**Dataset section**
--- START ---

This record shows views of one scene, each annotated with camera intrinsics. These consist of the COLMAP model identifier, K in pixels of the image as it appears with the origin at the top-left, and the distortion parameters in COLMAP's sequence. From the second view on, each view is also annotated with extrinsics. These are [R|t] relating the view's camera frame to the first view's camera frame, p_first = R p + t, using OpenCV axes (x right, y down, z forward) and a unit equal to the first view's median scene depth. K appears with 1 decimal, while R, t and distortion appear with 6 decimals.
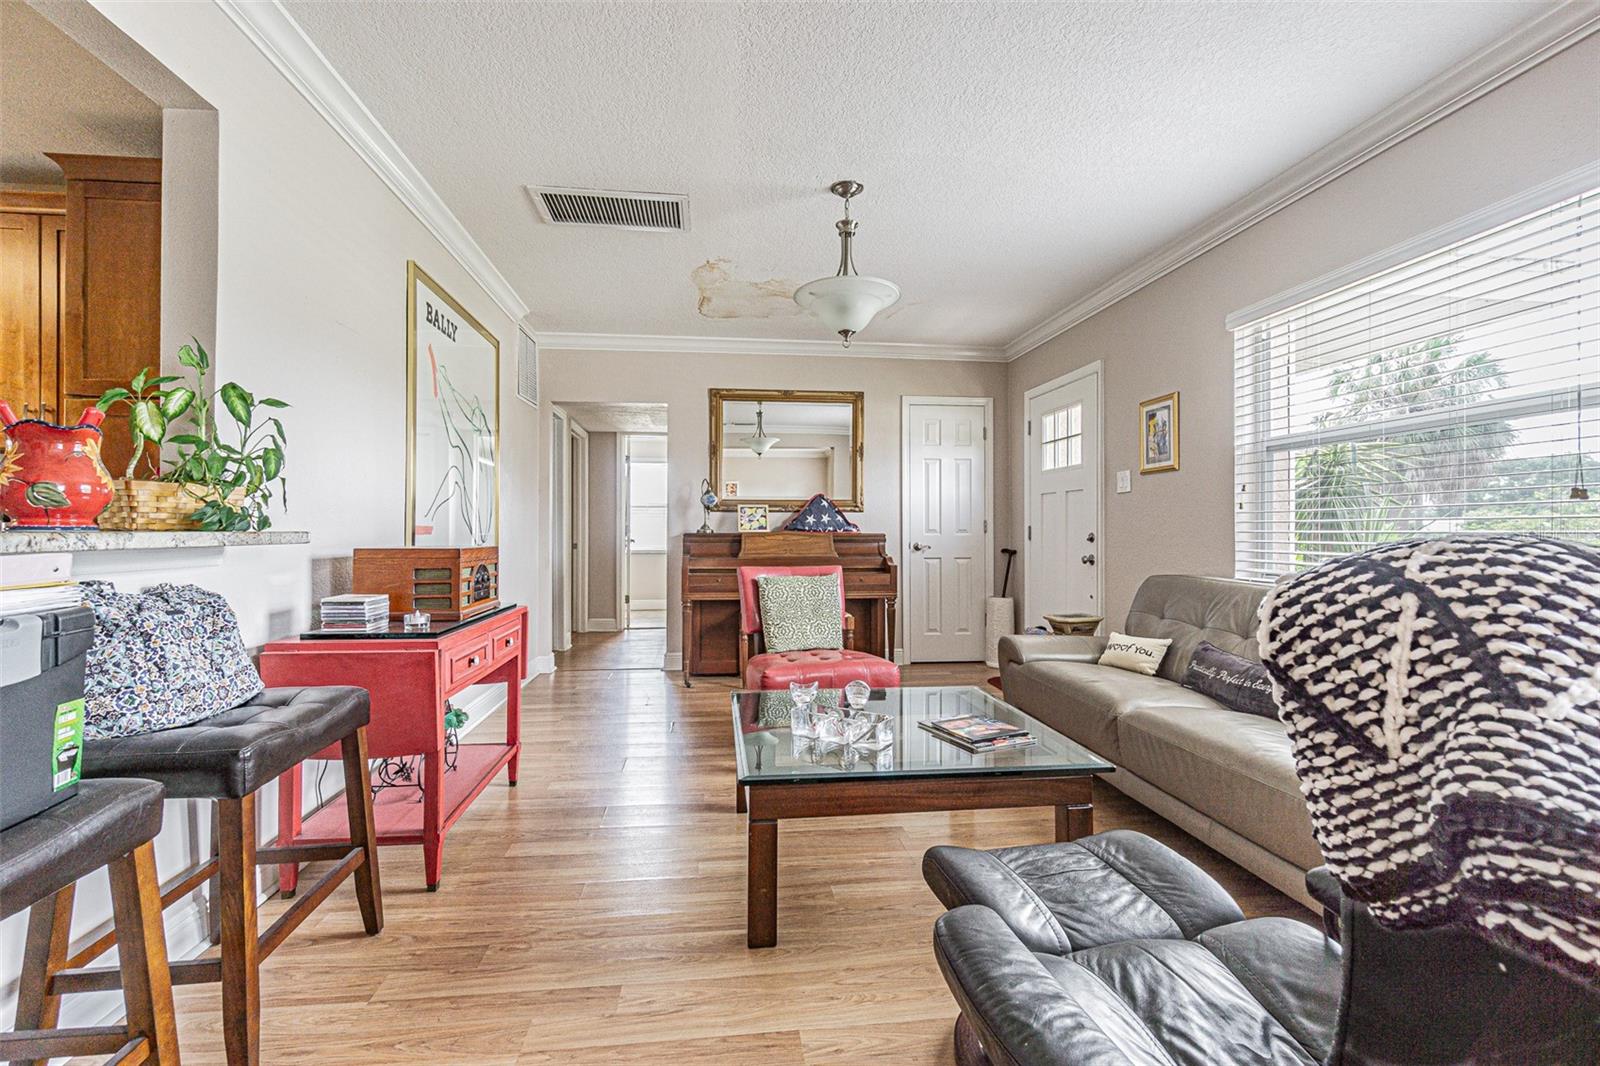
lens RADIAL K [[693.2, 0, 789.5], [0, 693.2, 523.8], [0, 0, 1]] dist [-0.002205, -0.000269]
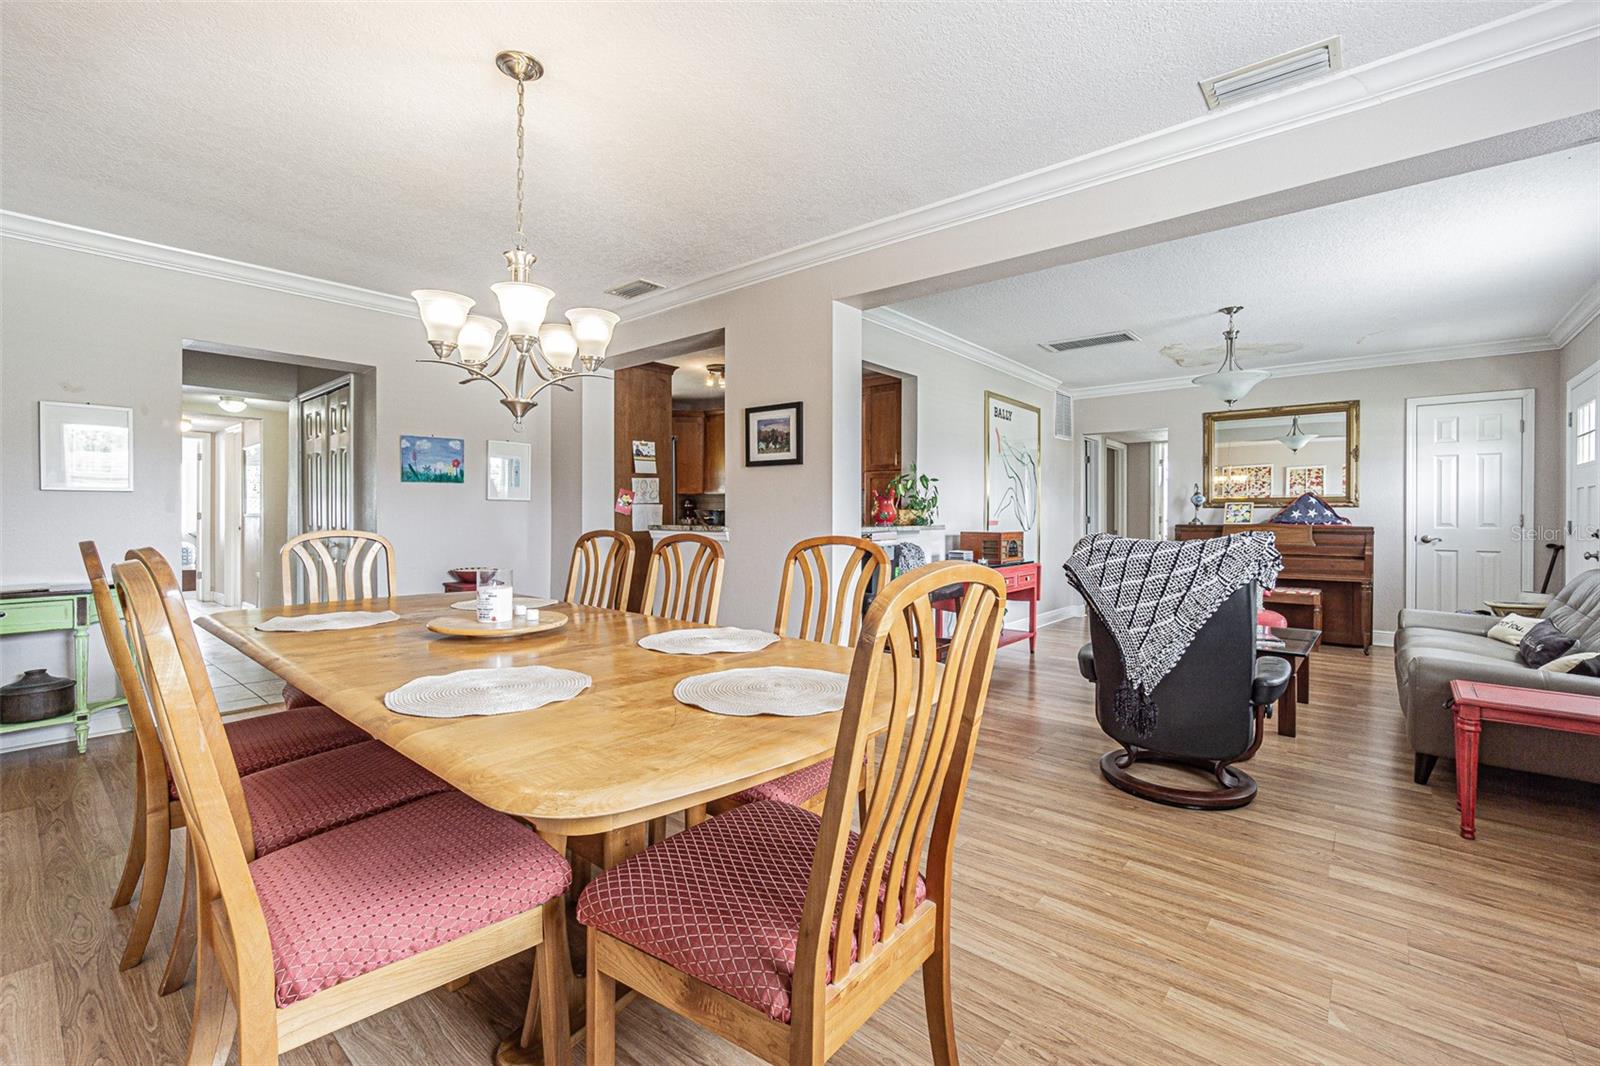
lens RADIAL K [[693.2, 0, 789.5], [0, 693.2, 523.8], [0, 0, 1]] dist [-0.002205, -0.000269]
pose [[0.680099, 0.010390, -0.733046, 0.476924], [0.006127, 0.999784, 0.019855, -0.028035], [0.733094, -0.017995, 0.679889, -0.698398]]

--- END ---

**Required action**
Set out the material once more, exact in every line, with no images.

**Task response**
This record shows views of one scene, each annotated with camera intrinsics. These consist of the COLMAP model identifier, K in pixels of the image as it appears with the origin at the top-left, and the distortion parameters in COLMAP's sequence. From the second view on, each view is also annotated with extrinsics. These are [R|t] relating the view's camera frame to the first view's camera frame, p_first = R p + t, using OpenCV axes (x right, y down, z forward) and a unit equal to the first view's median scene depth. K appears with 1 decimal, while R, t and distortion appear with 6 decimals.
lens RADIAL K [[693.2, 0, 789.5], [0, 693.2, 523.8], [0, 0, 1]] dist [-0.002205, -0.000269]
lens RADIAL K [[693.2, 0, 789.5], [0, 693.2, 523.8], [0, 0, 1]] dist [-0.002205, -0.000269]
pose [[0.680099, 0.010390, -0.733046, 0.476924], [0.006127, 0.999784, 0.019855, -0.028035], [0.733094, -0.017995, 0.679889, -0.698398]]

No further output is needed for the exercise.